◆ Your task ◆
Please give back an exact reproduction of the lines from the one with "Do you believe" through the end of the entries below, and no others.

◆ Material provided ◆
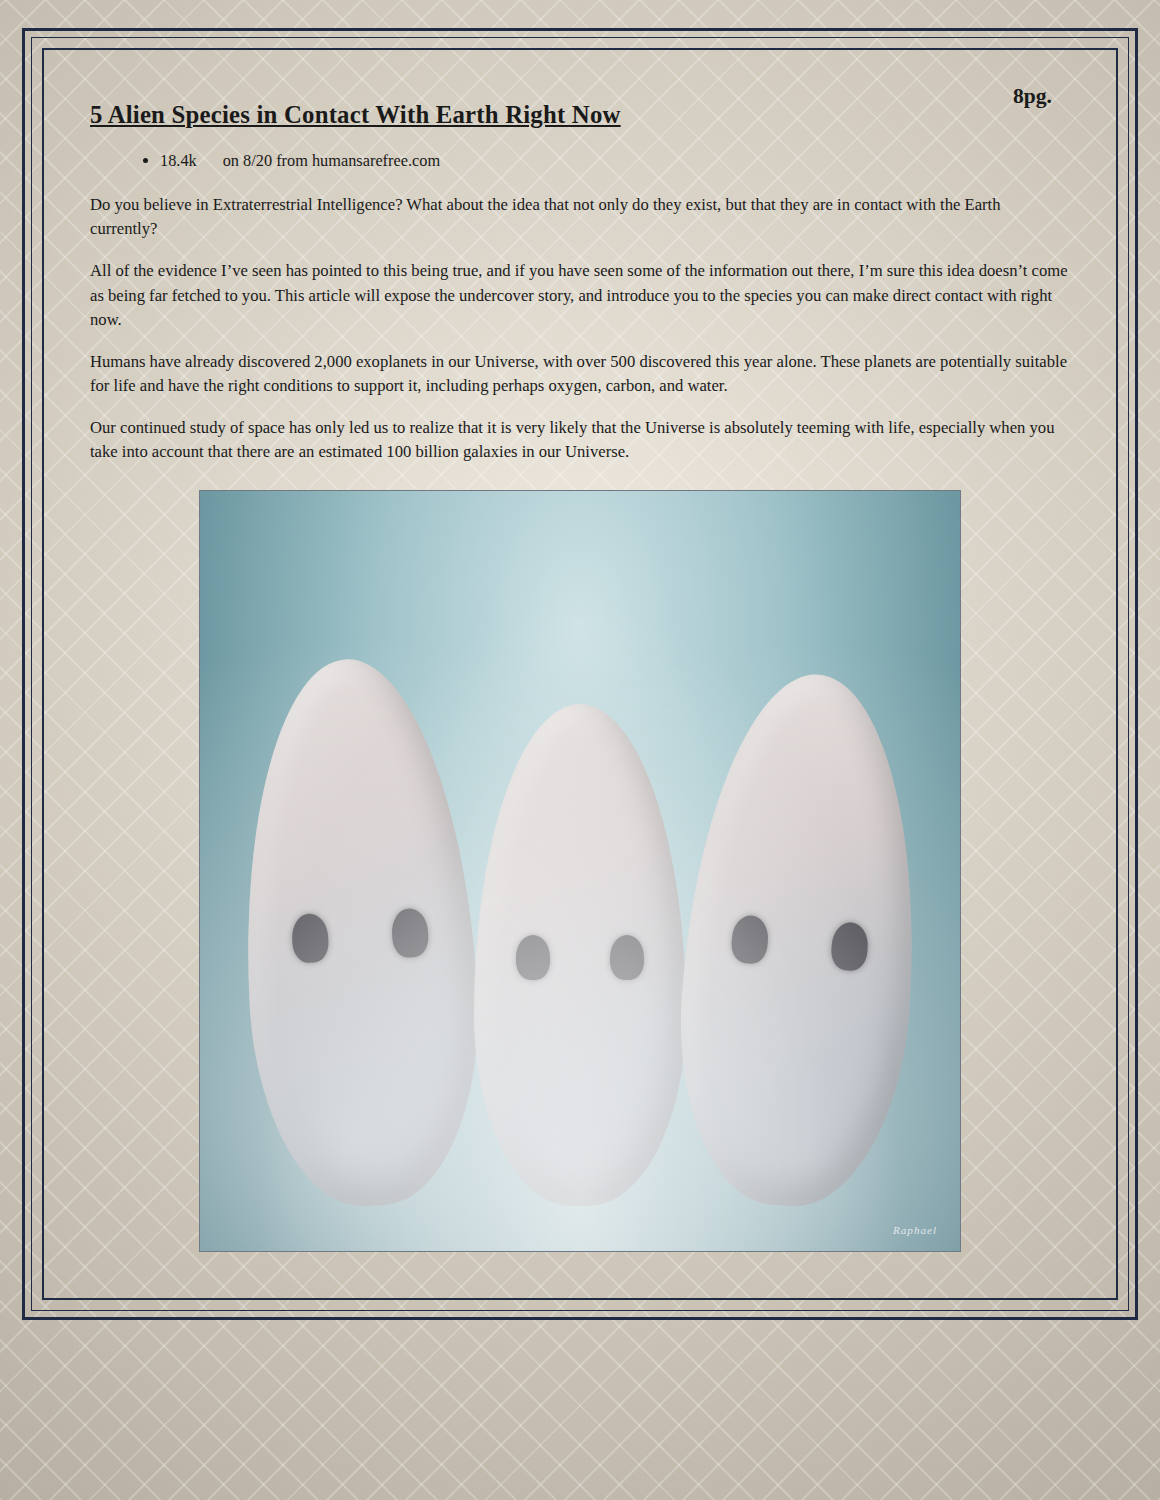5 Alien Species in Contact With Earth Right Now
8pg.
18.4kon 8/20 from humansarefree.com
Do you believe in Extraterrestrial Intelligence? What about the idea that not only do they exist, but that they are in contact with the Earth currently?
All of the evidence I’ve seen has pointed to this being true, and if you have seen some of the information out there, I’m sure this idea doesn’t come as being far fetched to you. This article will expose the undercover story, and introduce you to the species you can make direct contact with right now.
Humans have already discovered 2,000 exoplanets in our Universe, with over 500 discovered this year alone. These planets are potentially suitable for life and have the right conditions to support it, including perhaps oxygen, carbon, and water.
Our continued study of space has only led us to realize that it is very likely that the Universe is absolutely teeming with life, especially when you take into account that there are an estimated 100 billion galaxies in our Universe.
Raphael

◆ Answer to the problem ◆
Do you believe in Extraterrestrial Intelligence? What about the idea that not only do they exist, but that they are in contact with the Earth currently?
All of the evidence I’ve seen has pointed to this being true, and if you have seen some of the information out there, I’m sure this idea doesn’t come as being far fetched to you. This article will expose the undercover story, and introduce you to the species you can make direct contact with right now.
Humans have already discovered 2,000 exoplanets in our Universe, with over 500 discovered this year alone. These planets are potentially suitable for life and have the right conditions to support it, including perhaps oxygen, carbon, and water.
Our continued study of space has only led us to realize that it is very likely that the Universe is absolutely teeming with life, especially when you take into account that there are an estimated 100 billion galaxies in our Universe.
Raphael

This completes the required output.